> _Task to carry out_: Report each line of the records below that contains the string "value", copying every such line in full.

[Source records Boundary: Start]

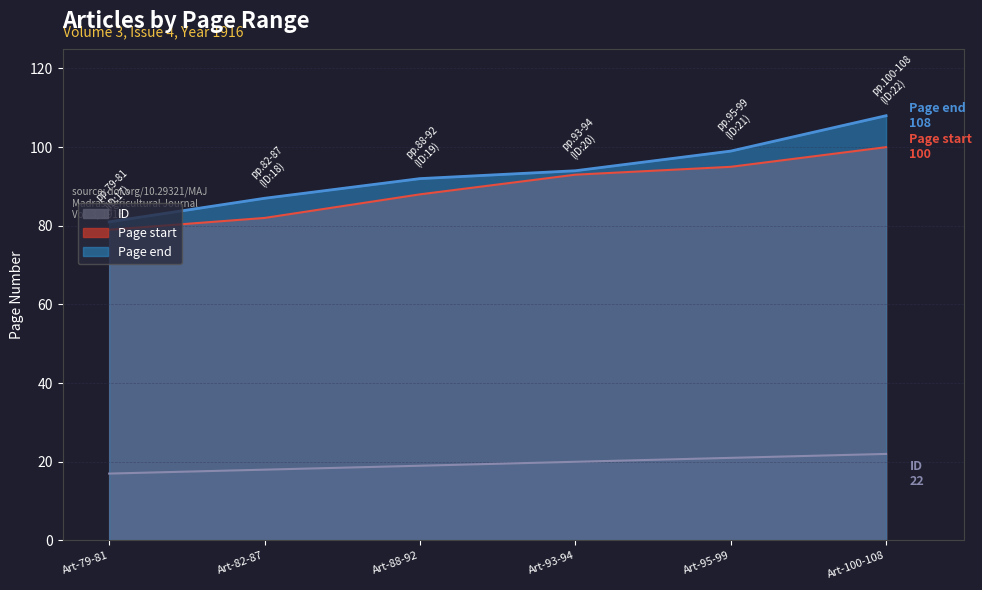

What is the value of the Page end point at the 4th from the left?

94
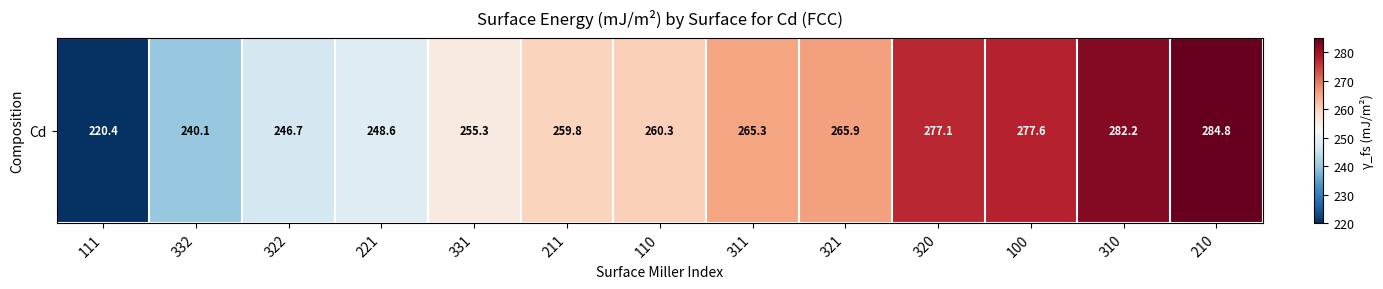

Rank the categories by value from highest to lowest.

210, 310, 100, 320, 321, 311, 110, 211, 331, 221, 322, 332, 111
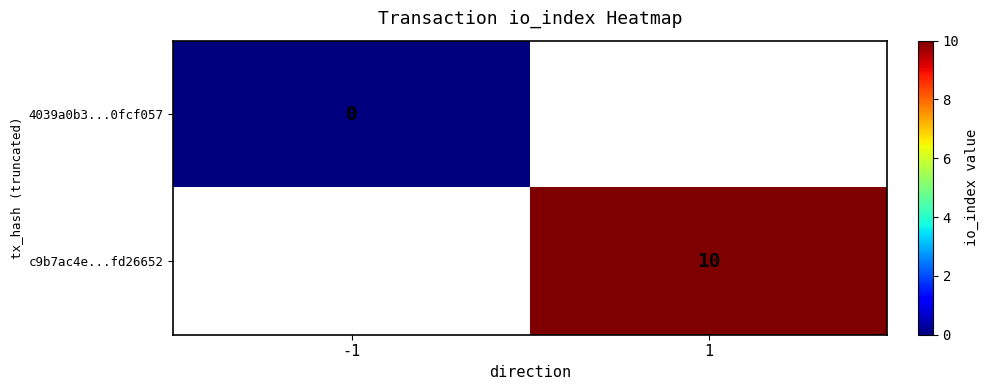

Is it true that c9b7ac4e...fd26652 equals 10 at 1?

True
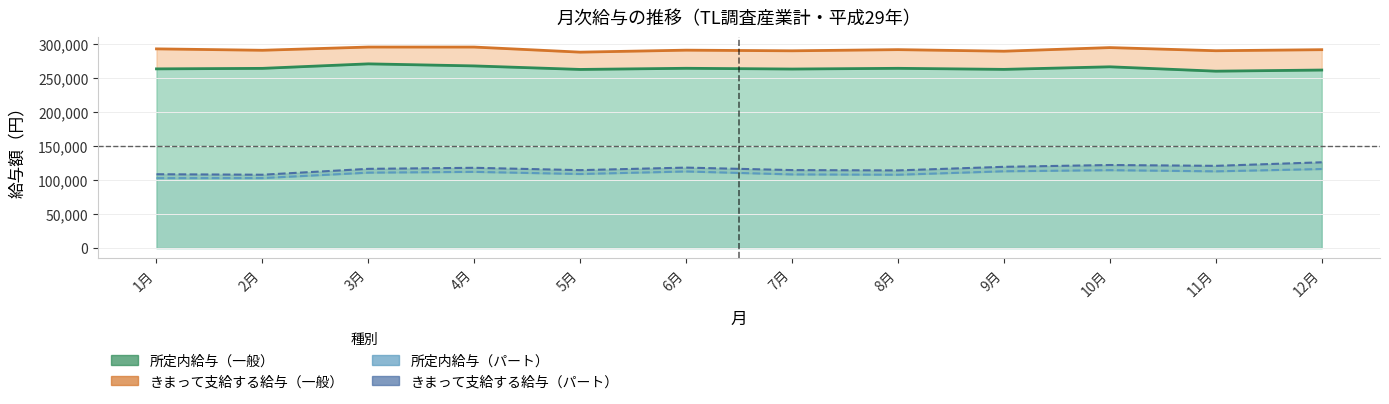

What is the greatest value displayed?

294859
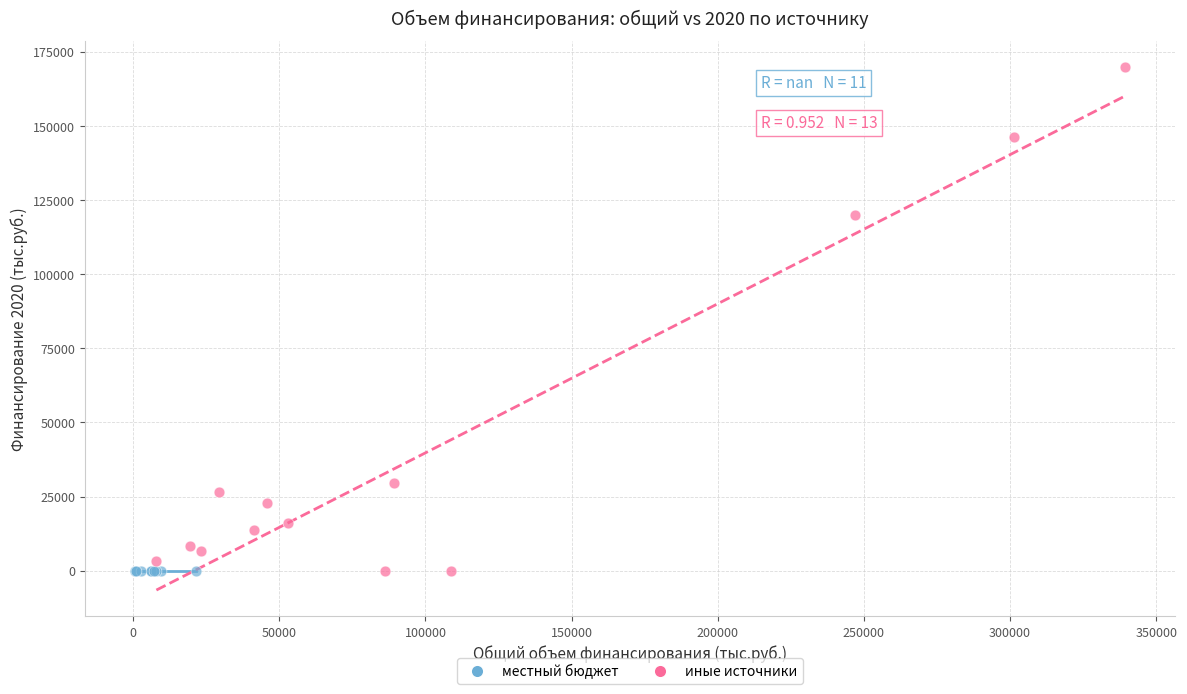

Which series reaches the maximum Y coordinate?

иные источники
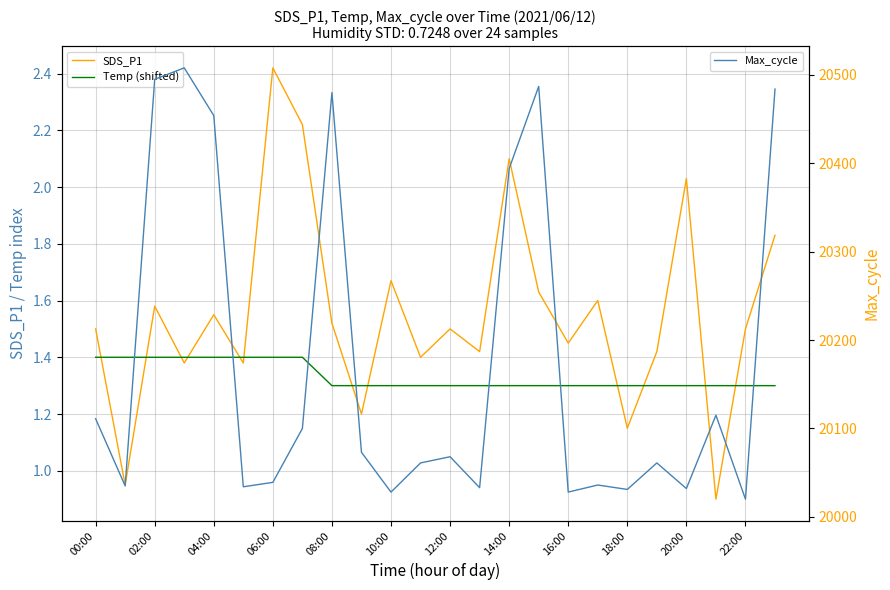

What is the average value of the Max_cycle series?

20175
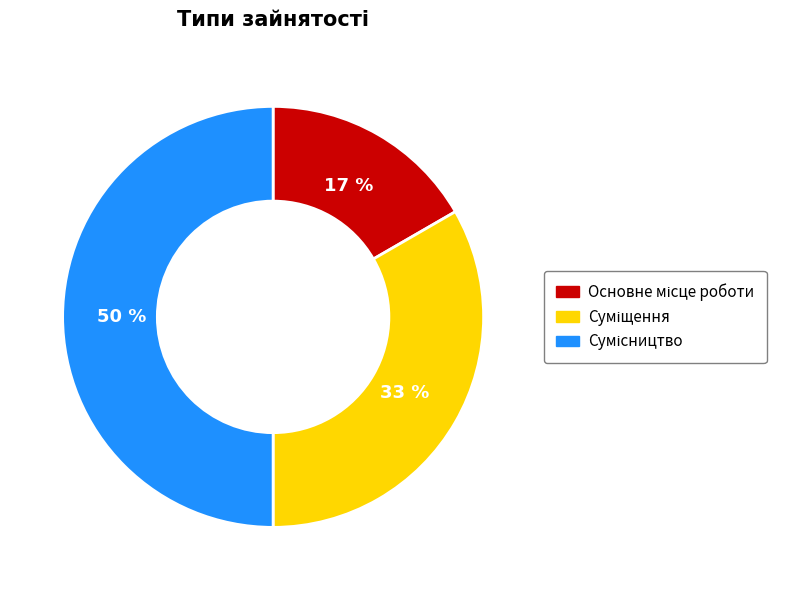

To the nearest percent, what is the difference between the largest and smallest slice percentages?

33%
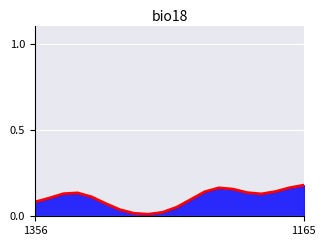

At which category does the data reach its first local valley?

8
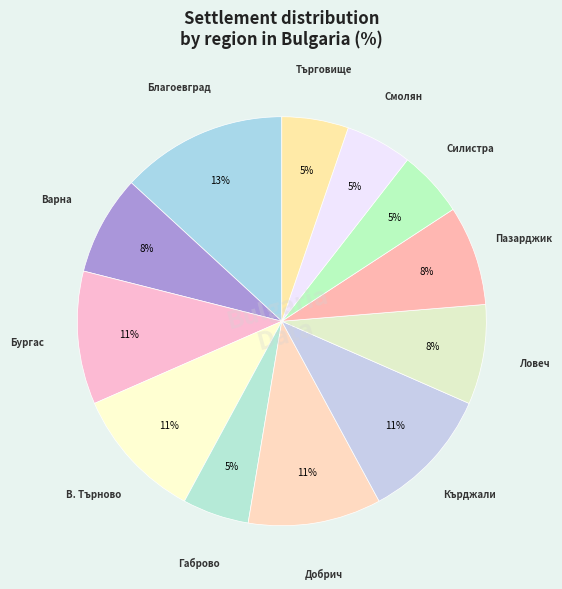

How many segments does this pie chart have?

12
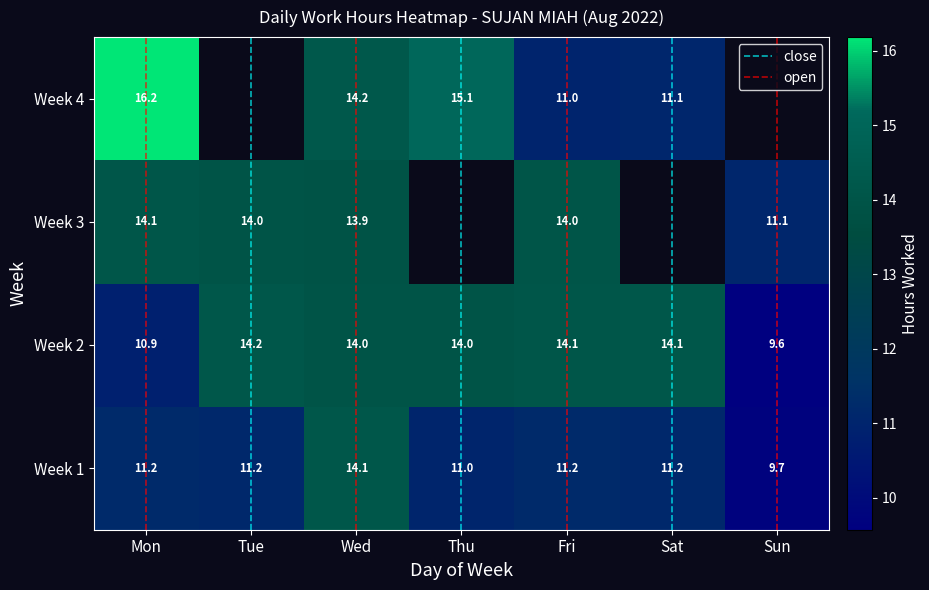

What is the average value of the 1 series?

11.4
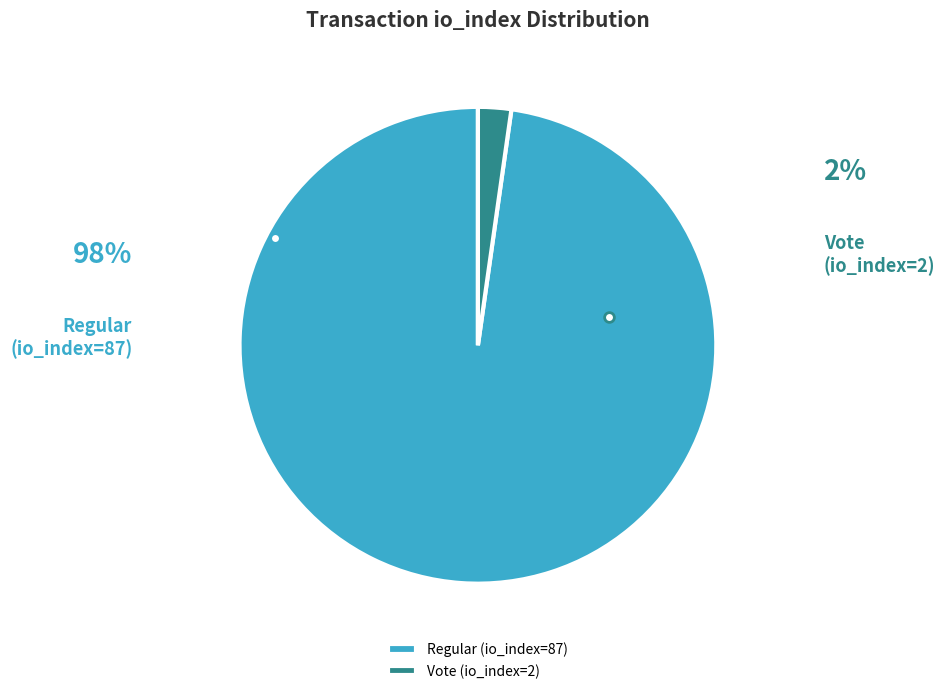

True or false: Vote (io_index=2) accounts for 2% of the total.

True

[Source records Boundary: End]

> _Exercise answer_:
What is the value of the Page end point at the 4th from the left?
Rank the categories by value from highest to lowest.
What is the greatest value displayed?
What is the average value of the Max_cycle series?
What is the average value of the 1 series?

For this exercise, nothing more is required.